SUPPLIED MATERIAL:
______

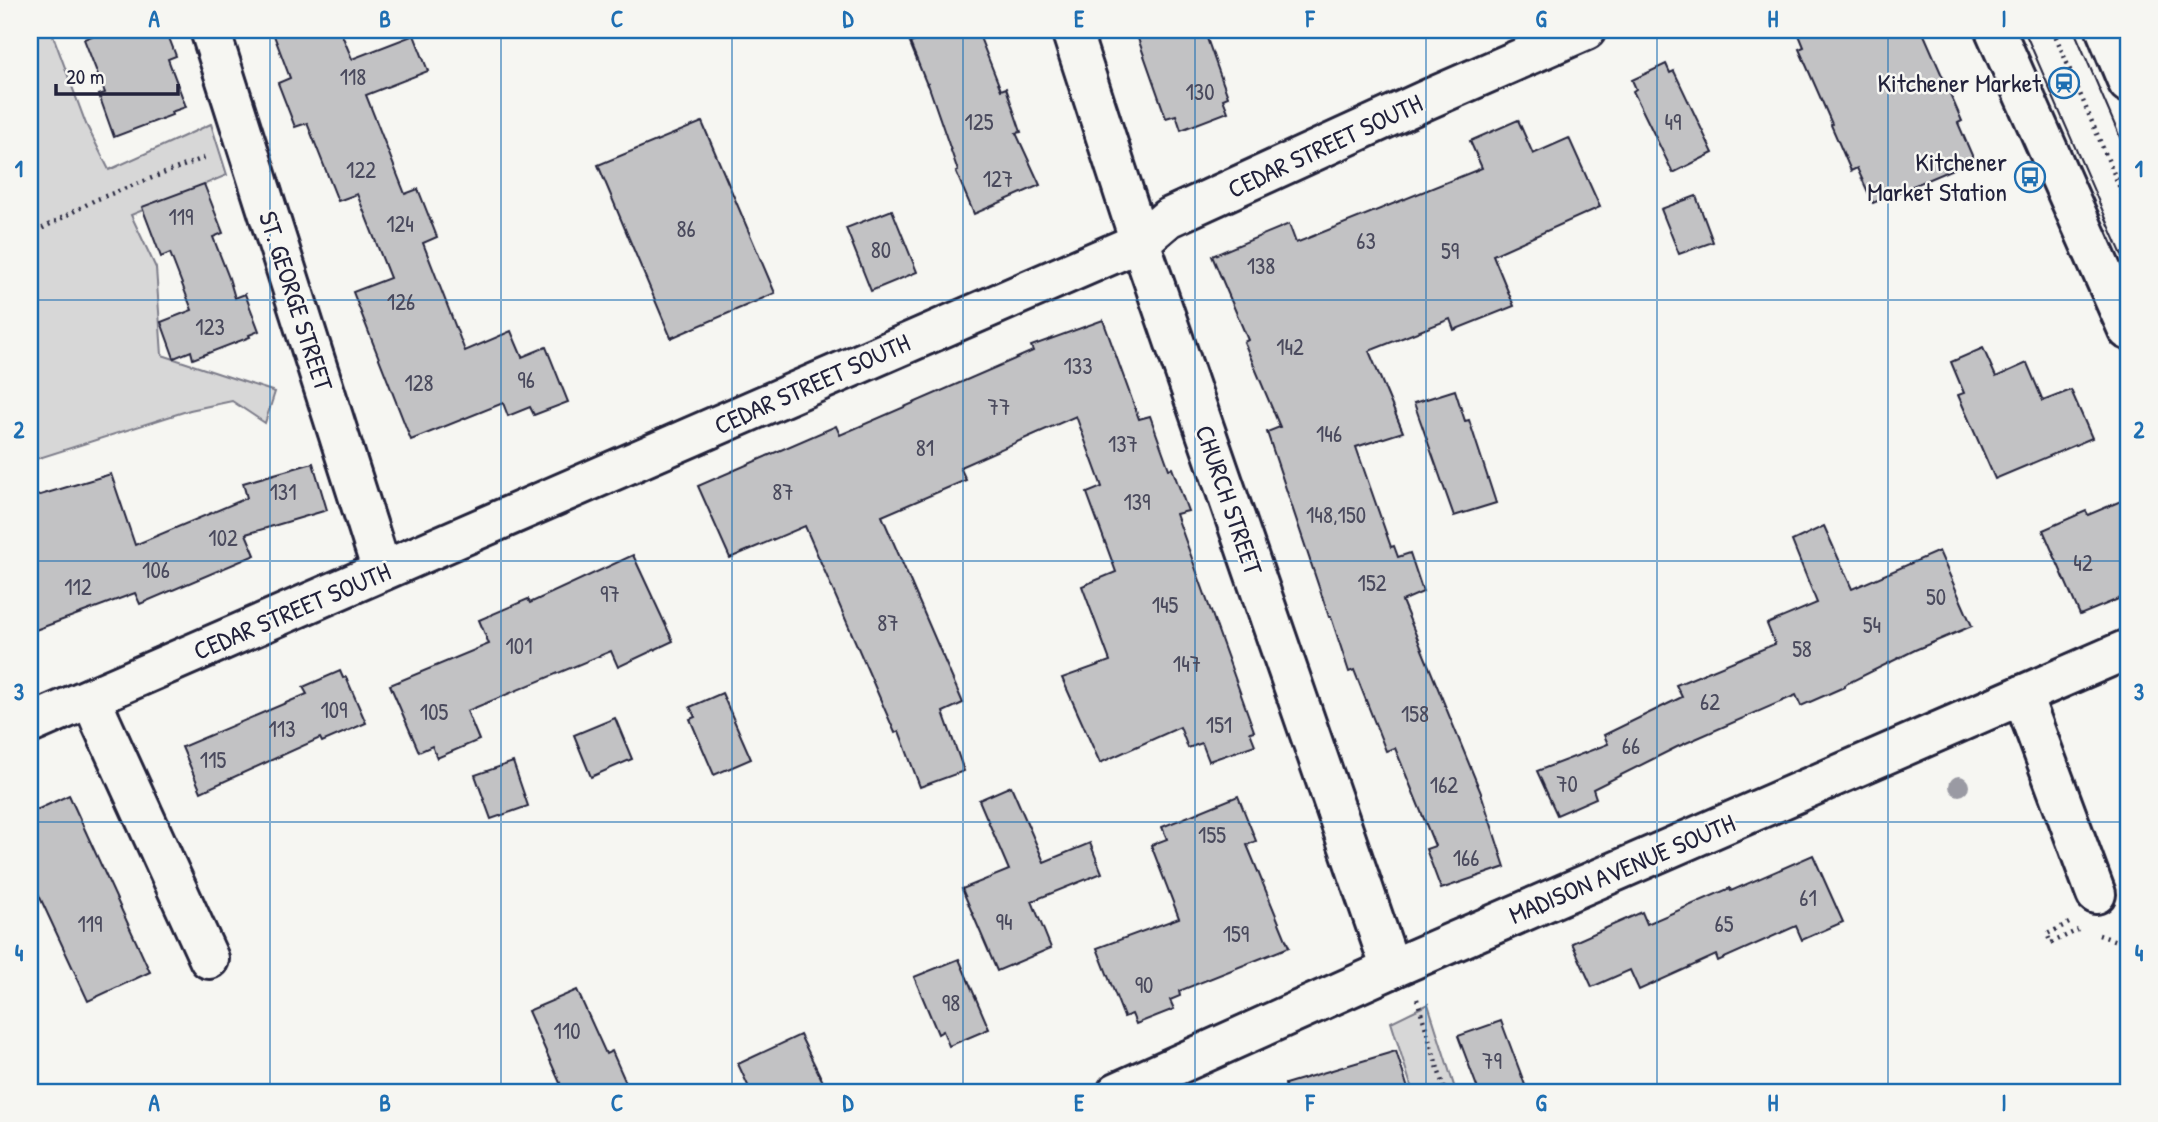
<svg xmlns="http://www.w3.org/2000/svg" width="2158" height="1122" viewBox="0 0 2158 1122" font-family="'Patrick Hand',sans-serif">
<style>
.green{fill:#d7d7d7;stroke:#7c7c89;stroke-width:2}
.building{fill:#c2c2c4;stroke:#22223b;stroke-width:2}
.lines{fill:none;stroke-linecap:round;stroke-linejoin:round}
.minor-casing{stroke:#22223b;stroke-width:44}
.major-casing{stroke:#22223b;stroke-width:44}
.path{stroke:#22223b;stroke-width:4.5;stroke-dasharray:2 5;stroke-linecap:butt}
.minor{stroke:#f6f6f2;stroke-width:38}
.major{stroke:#f6f6f2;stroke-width:38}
.tram{stroke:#22223b;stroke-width:2}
.tree{fill:#9a9aa3}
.grid{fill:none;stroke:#1f6fb2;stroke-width:2;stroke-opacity:0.55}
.labels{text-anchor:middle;stroke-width:5;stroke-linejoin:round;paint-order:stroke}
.number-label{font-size:23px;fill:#4a4a5d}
.poi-label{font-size:26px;fill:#22223b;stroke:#f6f6f2;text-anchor:end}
.street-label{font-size:26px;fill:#22223b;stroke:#f6f6f2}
.neatline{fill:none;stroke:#1f6fb2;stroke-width:2.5}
.grid-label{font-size:23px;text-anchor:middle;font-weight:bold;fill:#1f6fb2}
</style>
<rect width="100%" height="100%" fill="#f6f6f2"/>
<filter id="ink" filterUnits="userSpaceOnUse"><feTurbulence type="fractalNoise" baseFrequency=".0143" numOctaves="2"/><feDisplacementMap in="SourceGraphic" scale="14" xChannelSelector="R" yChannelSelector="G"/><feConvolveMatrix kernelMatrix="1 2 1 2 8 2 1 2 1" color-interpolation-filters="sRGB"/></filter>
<g filter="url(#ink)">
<g class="green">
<polygon points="30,30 51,30 86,124 109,170 211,124 227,175 131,215 156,268 162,355 275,392 265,423 232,401 190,410 30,461"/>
<polygon points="1428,1004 1456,1092 1413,1092 1391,1022"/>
</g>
<g class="building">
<polygon points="107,30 166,30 176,56 168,59 186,107 171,112 172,115 114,137 99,95 105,93 84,39"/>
<polygon points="272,30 340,30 352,59 414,35 428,71 366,95 405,194 418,189 437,237 423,243 465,351 511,331 522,357 546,347 568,402 534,415 530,407 508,416 503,403 411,440 353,292 390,278 357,194 338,201 307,123 295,127 278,83 290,78"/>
<polygon points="944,30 977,30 1001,90 1006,88 1021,132 1016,133 1040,185 974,214 956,172 958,171 928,84 927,85 910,43"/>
<polygon points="1135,30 1204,30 1228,97 1223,99 1228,112 1181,130 1176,115 1166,118"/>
<polygon points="1797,30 1922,30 1962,121 1958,123 1974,160 1873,203 1857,168 1851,171 1831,125 1832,124 1799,49 1804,47"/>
<polygon points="1666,64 1670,73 1674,71 1713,153 1673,173 1633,91 1636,89 1632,80"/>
<polygon points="1518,120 1533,154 1569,138 1600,207 1493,255 1514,306 1454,330 1450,319 1369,351 1403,432 1356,447 1391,547 1394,546 1398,557 1410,553 1423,592 1402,601 1481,793 1505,867 1441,889 1426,849 1435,846 1395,748 1386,751 1354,670 1349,672 1331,617 1329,617 1267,432 1280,427 1244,342 1248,340 1212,256 1289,224 1296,243 1482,168 1470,141"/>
<polygon points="702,122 775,293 671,338 598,165"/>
<polygon points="204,184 223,233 213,237 229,278 235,298 245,294 259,331 249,335 250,337 193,359 191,351 174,358 161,322 192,310 170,253 161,257 142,207"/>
<polygon points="1696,196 1713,242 1679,254 1661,209"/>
<polygon points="892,210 917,272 871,291 846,228"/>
<polygon points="1103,320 1139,419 1150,416 1169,469 1172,468 1188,511 1176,514 1254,731 1250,732 1255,745 1209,761 1202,743 1188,748 1180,727 1100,763 1062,678 1110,661 1082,586 1116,572 1087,493 1102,487 1076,416 960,467 966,480 882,516 963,703 943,712 964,771 920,787 899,731 895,733 805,526 730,558 698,486 836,426 840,435 1033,351 1031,346"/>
<polygon points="1983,348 1996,377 2027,363 2043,401 2071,390 2092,438 1995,479 1958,395 1964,393 1951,362"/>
<polygon points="1455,390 1465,421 1469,420 1496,503 1454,516 1414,403"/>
<polygon points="313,463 327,510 246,534 255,555 140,604 135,593 30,632 30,498 111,474 135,545 247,498 243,483"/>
<polygon points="2128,498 2128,595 2080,615 2043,530 2086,511 2088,515"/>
<polygon points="1824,526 1852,589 1939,551 1972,626 1915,650 1844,685 1844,687 1801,706 1796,695 1677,747 1593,789 1596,798 1557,815 1537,771 1608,744 1604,735 1682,697 1676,685 1775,644 1767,624 1817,603 1792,541"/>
<polygon points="633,555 673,641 618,667 611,651 467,711 479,740 437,758 432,746 419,752 390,685 489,644 479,620 528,599 530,603"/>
<polygon points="340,671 343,678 346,677 366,723 322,742 320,738 201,792 182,747 307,694 303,687"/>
<polygon points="722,693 751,759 714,775 690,719 695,717 690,707"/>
<polygon points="615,718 632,759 591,777 574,735"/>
<polygon points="513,762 528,806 491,819 475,775"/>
<polygon points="1011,786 1044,862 1090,843 1102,873 1032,901 1051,948 997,971 962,889 1009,870 979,800"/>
<polygon points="69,795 150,972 88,1001 30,876 30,813"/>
<polygon points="1238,796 1256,841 1247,845 1289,947 1179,991 1180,996 1170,1000 1174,1009 1136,1024 1132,1014 1124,1017 1097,948 1179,918 1151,845 1167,839 1162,827"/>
<polygon points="1813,855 1843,922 1802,940 1796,926 1718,961 1716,955 1639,990 1630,970 1592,987 1572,943 1642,912 1647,924 1730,888 1731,891"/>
<polygon points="959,959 989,1029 949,1046 943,1031 938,1034 914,977"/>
<polygon points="577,990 606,1054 612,1051 630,1092 564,1092 528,1011"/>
<polygon points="1501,1021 1525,1085 1506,1092 1479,1092 1458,1036"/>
<polygon points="800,1035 828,1092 751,1092 738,1064"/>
<polygon points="1396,1051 1409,1092 1286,1092 1285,1084"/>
</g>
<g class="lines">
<g class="minor-casing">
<g id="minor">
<polyline points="210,30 382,571"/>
<polyline points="1071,30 1140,242 1391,969"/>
<polyline points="2022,695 2096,894"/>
<polyline points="91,698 101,722 209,959"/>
<polyline points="30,724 1140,242 1168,218 1426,100 1586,30"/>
<polyline points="1117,1092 1391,969 2128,649"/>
</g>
</g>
<g class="major-casing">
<g id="major">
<polyline points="1995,30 2128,330"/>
<polyline points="2106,30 2128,83"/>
</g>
</g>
<g class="path">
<polyline points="2053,30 2128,207"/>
<polyline points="30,235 95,200 209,156"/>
<polyline points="2069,923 2047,934 2051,943 2078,930"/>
<polyline points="2099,935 2128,945"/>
<polyline points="1417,999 1445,1092"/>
</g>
<use href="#minor" class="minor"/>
<use href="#major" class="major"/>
<g class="tram">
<polyline points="2024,30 2128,269"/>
<polyline points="2074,30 2128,156"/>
</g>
</g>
<circle class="tree" cx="1959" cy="786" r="10"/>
</g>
<path class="grid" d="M 270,30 L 270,1092M 501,30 L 501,1092M 732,30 L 732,1092M 963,30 L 963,1092M 1195,30 L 1195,1092M 1426,30 L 1426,1092M 1657,30 L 1657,1092M 1888,30 L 1888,1092M 30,300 L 2128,300M 30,561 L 2128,561M 30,822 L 2128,822"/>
<defs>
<g id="station-ring" transform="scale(1.575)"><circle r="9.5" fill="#f6f6f2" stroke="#1f6fb2" stroke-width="1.5"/><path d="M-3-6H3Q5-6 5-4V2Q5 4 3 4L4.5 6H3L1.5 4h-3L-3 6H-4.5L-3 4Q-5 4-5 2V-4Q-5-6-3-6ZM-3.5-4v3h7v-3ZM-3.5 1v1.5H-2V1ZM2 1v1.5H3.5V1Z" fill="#1f6fb2"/></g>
<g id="bus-ring" transform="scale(1.575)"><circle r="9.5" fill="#f6f6f2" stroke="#1f6fb2" stroke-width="1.5"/><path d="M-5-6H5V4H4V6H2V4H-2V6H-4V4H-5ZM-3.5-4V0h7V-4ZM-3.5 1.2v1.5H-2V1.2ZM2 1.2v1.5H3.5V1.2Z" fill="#1f6fb2"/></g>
</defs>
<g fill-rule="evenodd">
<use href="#station-ring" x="2064" y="83"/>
<use href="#bus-ring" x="2030" y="177"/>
</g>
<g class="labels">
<g class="number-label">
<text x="353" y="85">118</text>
<text x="1200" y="100">130</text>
<text x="979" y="130">125</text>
<text x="1673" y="130">49</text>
<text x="361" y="178">122</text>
<text x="998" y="187">127</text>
<text x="181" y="225">119</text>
<text x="400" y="232">124</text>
<text x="686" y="237">86</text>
<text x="1366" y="249">63</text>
<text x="881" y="258">80</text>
<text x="1450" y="259">59</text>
<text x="1261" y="274">138</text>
<text x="401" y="310">126</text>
<text x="210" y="335">123</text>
<text x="1290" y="355">142</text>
<text x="1078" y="374">133</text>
<text x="526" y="388">96</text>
<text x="419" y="391">128</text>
<text x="999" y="415">77</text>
<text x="1329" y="442">146</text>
<text x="1123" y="452">137</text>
<text x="925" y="456">81</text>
<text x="283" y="500">131</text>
<text x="783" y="500">87</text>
<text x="1137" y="510">139</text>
<text x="1336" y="523">148,150</text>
<text x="223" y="546">102</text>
<text x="2083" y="571">42</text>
<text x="156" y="578">106</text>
<text x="1372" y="591">152</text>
<text x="78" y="595">112</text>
<text x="610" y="602">97</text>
<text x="1936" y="605">50</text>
<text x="1165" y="613">145</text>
<text x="888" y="631">87</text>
<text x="1872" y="633">54</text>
<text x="519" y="654">101</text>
<text x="1802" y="657">58</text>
<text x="1187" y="672">147</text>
<text x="1710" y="710">62</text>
<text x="334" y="718">109</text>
<text x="434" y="720">105</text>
<text x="1415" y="722">158</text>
<text x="1219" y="733">151</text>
<text x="282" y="737">113</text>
<text x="1631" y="754">66</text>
<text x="213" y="768">115</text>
<text x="1567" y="792">70</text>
<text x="1444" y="793">162</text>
<text x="1212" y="843">155</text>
<text x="1466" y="866">166</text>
<text x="1808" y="906">61</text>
<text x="1004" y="930">94</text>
<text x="90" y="932">119</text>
<text x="1724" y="932">65</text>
<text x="1236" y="942">159</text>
<text x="1144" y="993">90</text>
<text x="951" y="1011">98</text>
<text x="567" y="1039">110</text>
<text x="1492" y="1069">79</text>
</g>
<g class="poi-label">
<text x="2041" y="92">Kitchener Market</text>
<text x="2007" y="171">Kitchener<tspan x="2007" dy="30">Market Station</tspan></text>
</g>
<g class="street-label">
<text transform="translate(1325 146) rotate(-25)" y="9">CEDAR STREET SOUTH</text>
<text transform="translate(296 301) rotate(72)" y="9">ST. GEORGE STREET</text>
<text transform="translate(812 384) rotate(-24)" y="9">CEDAR STREET SOUTH</text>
<text transform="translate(1229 500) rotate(71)" y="9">CHURCH STREET</text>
<text transform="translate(292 611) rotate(-23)" y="9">CEDAR STREET SOUTH</text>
<text transform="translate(1622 869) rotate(-23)" y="9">MADISON AVENUE SOUTH</text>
</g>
</g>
<rect width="2158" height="1122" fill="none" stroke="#f6f6f2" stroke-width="77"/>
<path d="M56 84v10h122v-10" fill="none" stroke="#22223b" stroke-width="3.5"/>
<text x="66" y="84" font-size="21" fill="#22223b" stroke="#f6f6f2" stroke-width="5" paint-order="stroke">20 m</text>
<rect x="38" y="38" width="2082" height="1046" class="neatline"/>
<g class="grid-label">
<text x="154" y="27">A</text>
<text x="385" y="27">B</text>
<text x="617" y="27">C</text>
<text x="848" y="27">D</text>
<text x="1079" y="27">E</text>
<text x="1310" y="27">F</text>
<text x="1541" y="27">G</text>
<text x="1773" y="27">H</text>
<text x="2004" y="27">I</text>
<text x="19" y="177">1</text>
<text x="2139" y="177">1</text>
<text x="19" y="438">2</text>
<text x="2139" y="438">2</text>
<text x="19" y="700">3</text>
<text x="2139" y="700">3</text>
<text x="19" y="961">4</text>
<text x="2139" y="961">4</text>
<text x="154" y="1111">A</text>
<text x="385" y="1111">B</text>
<text x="617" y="1111">C</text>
<text x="848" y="1111">D</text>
<text x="1079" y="1111">E</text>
<text x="1310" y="1111">F</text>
<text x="1541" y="1111">G</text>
<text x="1773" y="1111">H</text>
<text x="2004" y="1111">I</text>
</g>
</svg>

______

PROBLEM REQUIREMENTS: Could you copy every line from the records that mentions the word "labels"?

FINISHED TASK:
.labels{text-anchor:middle;stroke-width:5;stroke-linejoin:round;paint-order:stroke}
<g class="labels">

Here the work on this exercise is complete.